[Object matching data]
--- START ---

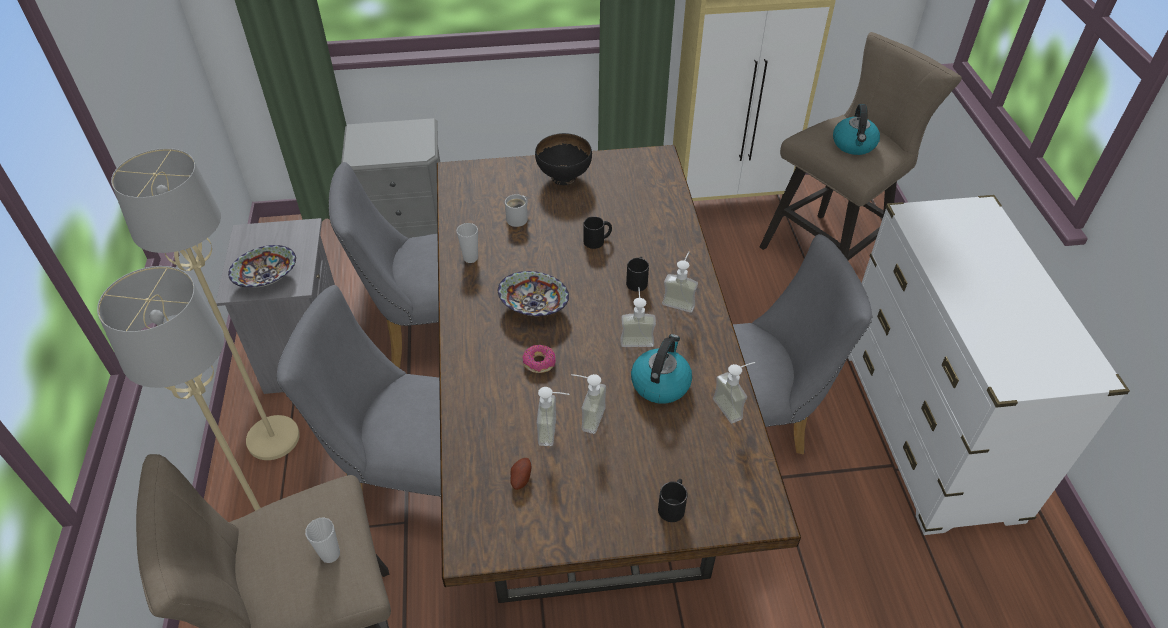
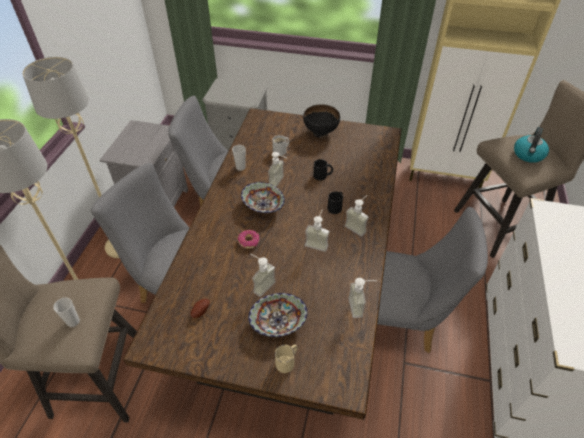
camera: 20 degrees right, 0 degrees up
bowl [228,245,296,287] -> bowl moved to [248,293,308,337]
soap dispenser [537,387,570,446] -> soap dispenser moved to [268,152,286,187]
kettle [631,334,692,404] -> none
black mug [658,479,687,522] -> beige mug [275,345,298,373]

--- END ---

*Goal of the exercise*: Lines containing the word "moved" are to be located in the entries and copied.

*Written solution*:
bowl [228,245,296,287] -> bowl moved to [248,293,308,337]
soap dispenser [537,387,570,446] -> soap dispenser moved to [268,152,286,187]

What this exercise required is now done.